* **About this exercise**
In this exercise, the entries below include pictures. Repeat exactly the lines from the line with "de Google i no perdre't les nostres notícies" to the line with "À VISTA POR R$ 134.990,00", including both, but without the pictures.

* **Material to process**
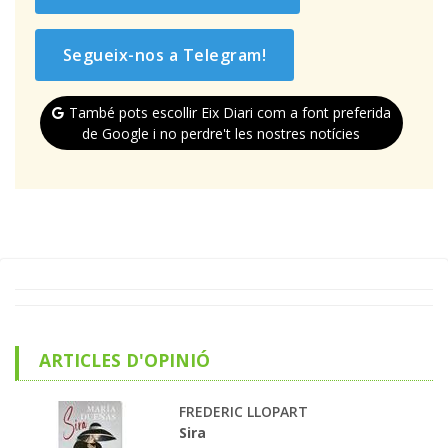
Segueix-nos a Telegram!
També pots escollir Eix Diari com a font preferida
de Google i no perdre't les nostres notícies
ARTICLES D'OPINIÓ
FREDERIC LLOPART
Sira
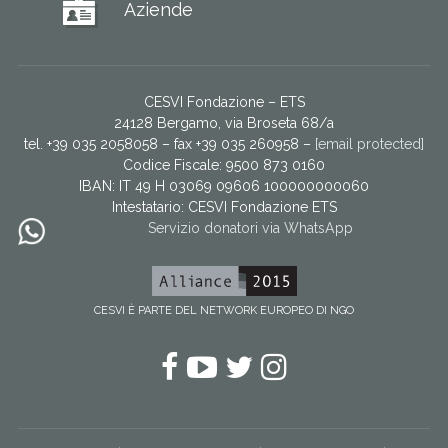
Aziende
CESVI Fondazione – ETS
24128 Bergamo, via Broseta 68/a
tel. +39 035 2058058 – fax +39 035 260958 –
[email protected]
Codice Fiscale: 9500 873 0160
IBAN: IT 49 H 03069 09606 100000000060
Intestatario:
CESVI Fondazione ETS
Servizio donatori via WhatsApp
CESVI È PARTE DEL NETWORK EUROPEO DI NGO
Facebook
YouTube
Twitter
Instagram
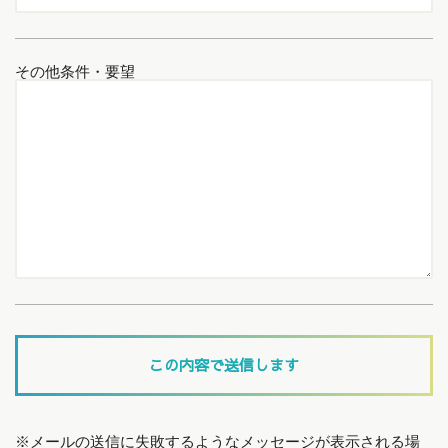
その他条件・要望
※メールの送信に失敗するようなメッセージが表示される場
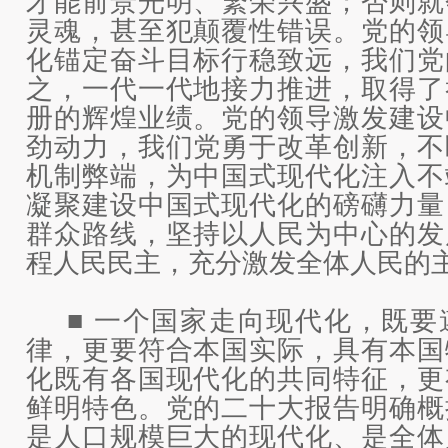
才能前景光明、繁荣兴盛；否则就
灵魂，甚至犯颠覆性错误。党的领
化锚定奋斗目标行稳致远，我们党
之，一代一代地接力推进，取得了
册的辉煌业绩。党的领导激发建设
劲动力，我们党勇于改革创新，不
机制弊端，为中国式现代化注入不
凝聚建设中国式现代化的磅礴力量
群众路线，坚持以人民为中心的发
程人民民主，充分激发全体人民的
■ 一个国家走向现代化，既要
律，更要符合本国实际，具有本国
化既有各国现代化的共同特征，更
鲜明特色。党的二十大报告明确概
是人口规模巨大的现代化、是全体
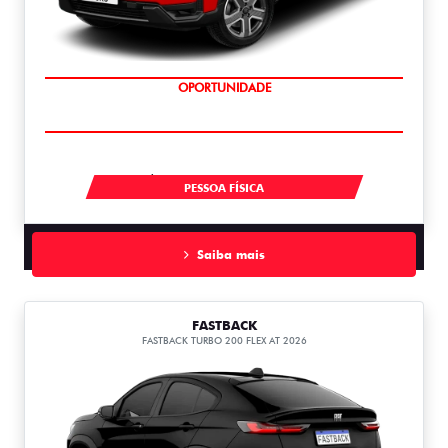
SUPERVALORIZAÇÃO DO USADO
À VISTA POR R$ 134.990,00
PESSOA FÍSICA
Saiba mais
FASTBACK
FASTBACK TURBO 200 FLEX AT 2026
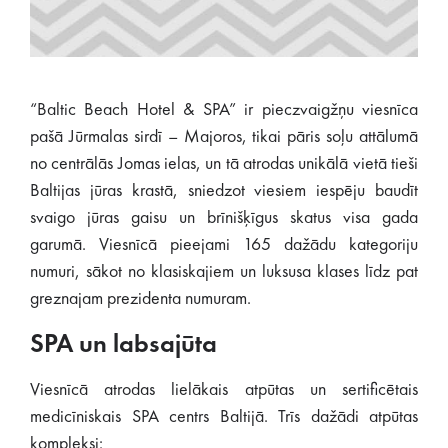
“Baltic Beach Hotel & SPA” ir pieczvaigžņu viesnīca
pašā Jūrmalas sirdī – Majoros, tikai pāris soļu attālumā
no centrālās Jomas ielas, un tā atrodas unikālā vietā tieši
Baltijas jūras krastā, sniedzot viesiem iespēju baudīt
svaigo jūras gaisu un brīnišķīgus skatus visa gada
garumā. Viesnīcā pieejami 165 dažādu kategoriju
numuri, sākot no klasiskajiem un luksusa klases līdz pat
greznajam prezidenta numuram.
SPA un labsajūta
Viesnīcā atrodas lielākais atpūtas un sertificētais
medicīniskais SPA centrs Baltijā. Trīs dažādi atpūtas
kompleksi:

---

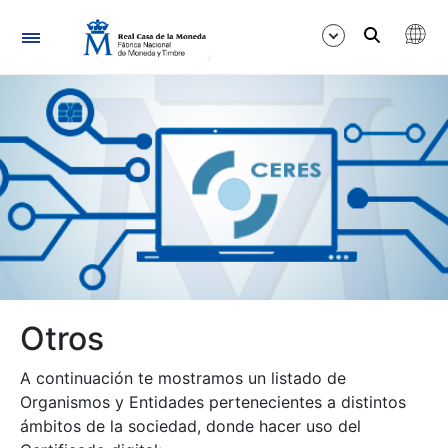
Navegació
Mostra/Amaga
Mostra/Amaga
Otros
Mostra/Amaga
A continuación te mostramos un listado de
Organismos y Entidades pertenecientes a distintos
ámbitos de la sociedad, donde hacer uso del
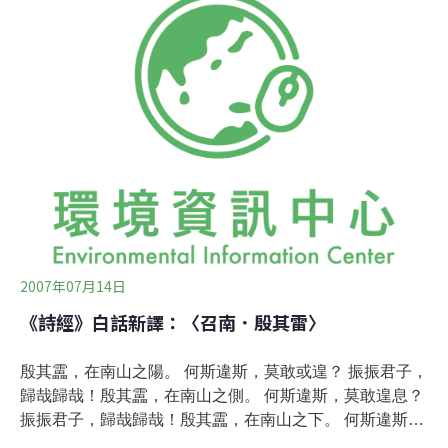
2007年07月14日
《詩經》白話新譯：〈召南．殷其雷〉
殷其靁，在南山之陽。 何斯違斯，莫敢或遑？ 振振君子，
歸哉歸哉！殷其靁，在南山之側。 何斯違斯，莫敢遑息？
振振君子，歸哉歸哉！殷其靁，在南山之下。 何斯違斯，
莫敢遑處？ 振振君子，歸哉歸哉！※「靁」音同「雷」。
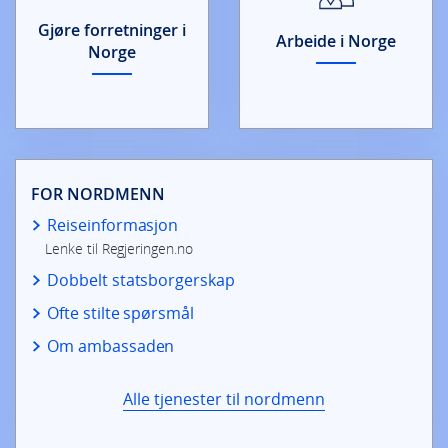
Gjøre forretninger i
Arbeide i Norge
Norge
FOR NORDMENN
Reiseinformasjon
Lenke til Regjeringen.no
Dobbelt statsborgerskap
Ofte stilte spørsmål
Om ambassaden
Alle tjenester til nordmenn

---

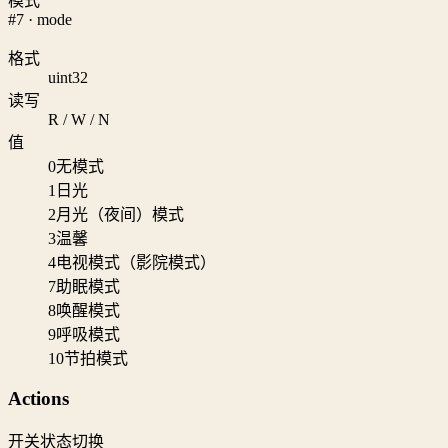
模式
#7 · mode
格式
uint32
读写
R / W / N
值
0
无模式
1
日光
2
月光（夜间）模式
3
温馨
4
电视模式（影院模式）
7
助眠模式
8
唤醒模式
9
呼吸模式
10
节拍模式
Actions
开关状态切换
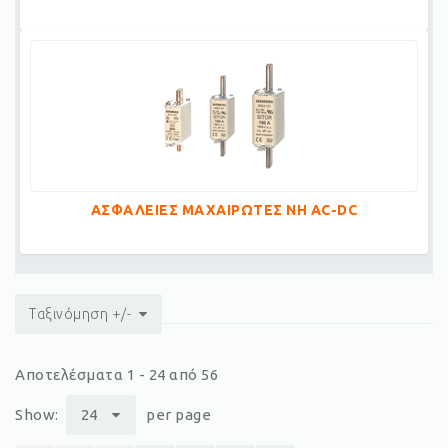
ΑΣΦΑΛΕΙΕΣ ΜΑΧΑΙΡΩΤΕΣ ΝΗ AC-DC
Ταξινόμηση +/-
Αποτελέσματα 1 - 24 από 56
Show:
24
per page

* **Output for this task**
de Google i no perdre't les nostres notícies
ARTICLES D'OPINIÓ
FREDERIC LLOPART
Sira
Aziende
CESVI Fondazione – ETS
24128 Bergamo, via Broseta 68/a
tel. +39 035 2058058 – fax +39 035 260958 –
[email protected]
Codice Fiscale: 9500 873 0160
IBAN: IT 49 H 03069 09606 100000000060
Intestatario:
CESVI Fondazione ETS
Servizio donatori via WhatsApp
CESVI È PARTE DEL NETWORK EUROPEO DI NGO
Facebook
YouTube
Twitter
Instagram
その他条件・要望
※メールの送信に失敗するようなメッセージが表示される場
才能前景光明、繁荣兴盛；否则就
灵魂，甚至犯颠覆性错误。党的领
化锚定奋斗目标行稳致远，我们党
之，一代一代地接力推进，取得了
册的辉煌业绩。党的领导激发建设
劲动力，我们党勇于改革创新，不
机制弊端，为中国式现代化注入不
凝聚建设中国式现代化的磅礴力量
群众路线，坚持以人民为中心的发
程人民民主，充分激发全体人民的
■ 一个国家走向现代化，既要
律，更要符合本国实际，具有本国
化既有各国现代化的共同特征，更
鲜明特色。党的二十大报告明确概
是人口规模巨大的现代化、是全体
SUPERVALORIZAÇÃO DO USADO
À VISTA POR R$ 134.990,00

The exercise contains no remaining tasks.